Figure 3: Total superannuation assets and asset structure*

Figure 3: Total superannuation assets and asset structure*
Source: Australian Prudential Regulation Authority.


The new qualification requirements, too, are a double-edged sword as they forced many advisors to quit or retire. At the same time, the average advice fee increased by +28% within two years, amouting to an average AUSD3,240 (EUR2,050) . The result may be that less members seek advice – and it was especially those members who did not seek advice or could not get advice who locked in their losses by shifting their assets . Adding insult to injury, 32% of consumers have never sought financial advice or do not intend to do so – and most of them are in the lower income bracket, according to the findings of the Financial Services Council. Increasing costs for consultation in the course of rising quality standards will only worsen the situation, given that the average superannuation assets in the lower income quintile were only AUSD69,100, i.e. around EUR43,800, in December 2020 (see Figure 4). In contrast, the 26% of Australians who had sought financial advice in the past were on average male, aged over 65 and belonged to the high-income bracket. Women, on the other hand, were mostly among the 42% of “considerers”.  Thus, there seems to be a trade-off between the two goals of quality and accessibility of advice: High qualification requirements could make investment advice for the less well-off unachievable.

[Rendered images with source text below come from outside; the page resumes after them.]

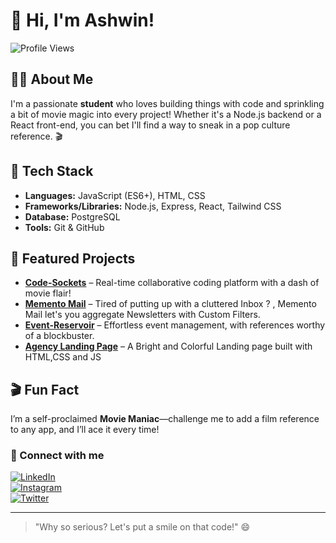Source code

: # 👋 Hi, I'm Ashwin!

![Profile Views](https://komarev.com/ghpvc/?username=Ashwin-973)
<!-- You can add your avatar here if you'd like -->

## 👨‍🎓 About Me

I'm a passionate **student** who loves building things with code and sprinkling a bit of movie magic into every project! Whether it's a Node.js backend or a React front-end, you can bet I'll find a way to sneak in a pop culture reference. 🎬

## 🔧 Tech Stack

- **Languages:** JavaScript (ES6+), HTML, CSS
- **Frameworks/Libraries:** Node.js, Express, React, Tailwind CSS
- **Database:** PostgreSQL
- **Tools:** Git & GitHub

## 🚀 Featured Projects

- **[Code-Sockets](https://code-sockets-matrix.onrender.com/)** – Real-time collaborative coding platform with a dash of movie flair!
- **[Memento Mail](https://github.com/Ashwin-973/newsletter-aggregator)** – Tired of putting up with a cluttered Inbox ? , Memento Mail let's you aggregate Newsletters with Custom Filters.
- **[Event-Reservoir](https://event-reservoir-dogs.onrender.com/)** – Effortless event management, with references worthy of a blockbuster.
- **[Agency Landing Page](https://sunnyside-agency-whiplash.vercel.app/)** – A Bright and Colorful Landing page built with HTML,CSS and JS

## 🎬 Fun Fact

I’m a self-proclaimed **Movie Maniac**—challenge me to add a film reference to any app, and I’ll ace it every time!

### 📱 Connect with me

[![LinkedIn](https://img.shields.io/badge/LinkedIn-blue?logo=linkedin&style=for-the-badge)](https://www.linkedin.com/in/ashwin-s-360606325)  
[![Instagram](https://img.shields.io/badge/Instagram-pink?logo=instagram&logoColor=white&style=for-the-badge)](https://www.instagram.com/_glenn_maxwell_32__/)  
[![Twitter](https://img.shields.io/badge/Twitter-black?logo=x&logoColor=white&style=for-the-badge)](https://twitter.com/Glenn_maxi_32)

---

> "Why so serious? Let's put a smile on that code!" 😄

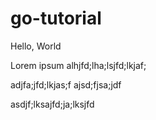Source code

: # go-tutorial
 
Hello, World



Lorem ipsum alhjfd;lha;lsjfd;lkjaf;

adjfa;jfd;lkjas;f
ajsd;fjsa;jdf


asdjf;lksajfd;ja;lksjfd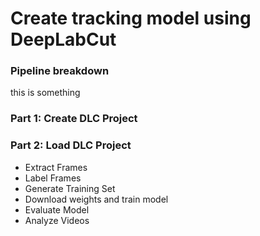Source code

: # Create tracking model using DeepLabCut

### Pipeline breakdown
this is something

### Part 1: Create DLC Project

### Part 2: Load DLC Project
- Extract Frames
- Label Frames
- Generate Training Set
- Download weights and train model
- Evaluate Model
- Analyze Videos




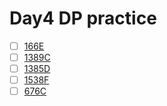 # Day4 DP practice

- [ ] [166E](https://codeforces.com/problemset/problem/166/E)
- [ ] [1389C](https://codeforces.com/problemset/problem/1389/C)
- [ ] [1385D](https://codeforces.com/problemset/problem/1385/D)
- [ ] [1538F](https://codeforces.com/problemset/problem/1538/F)
- [ ] [676C](https://codeforces.com/problemset/problem/676/C)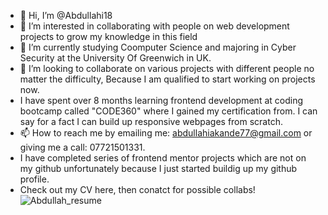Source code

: - 👋 Hi, I’m @Abdullahi18
- 👀 I’m interested in collaborating with people on web development projects to grow my knowledge in this field
- 🌱 I’m currently studying Coomputer Science and majoring in Cyber Security at the University Of Greenwich in UK.
- 💞️ I’m looking to collaborate on various projects with different people no matter the difficulty, Because I am qualified to start working on projects now.
- I have spent over 8 months learning frontend development at coding bootcamp called "CODE360" where I gained my certification from. I can say for a fact I can build up responsive webpages from scratch.
- 📫 How to reach me by emailing me: abdullahiakande77@gmail.com or giving me a call: 07721501331. 
- I have completed series of frontend mentor projects which are not on my github unfortunately because I just started buildig up my github profile.
- Check out my CV here, then conatct for possible collabs! ![Abdullah_resume](https://github.com/Abdullahi18/Abdullahi18/assets/126182120/553ce144-4535-442a-abb4-ffd16601ea39)


   
<!---
Abdullahi18/Abdullahi18 is a ✨ special ✨ repository because its `README.md` (this file) appears on your GitHub profile.
You can click the Preview link to take a look at your changes.
--->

Figure 4: Mean value of superannuation funds, by quintile (in 1000 AUSD)

Figure 4: Mean value of superannuation funds, by quintile (in 1000 AUSD)
Source: Australian Bureau of Statistics.
There is no easy way out of this dilemma. While the Australian pension systems is well positioned to cope with an ever more challenging demographic environment, it puts a rather high burden on individuals to make the right decisions for their future well-being. Detailed regulations can alleviate this burden only up to a point – and might cause their own problems as the examples have shown. A better solution is to start much earlier: In order to empower savers to make educated financial decisions, there is an increasing need for strong financial literacy and thus financial education.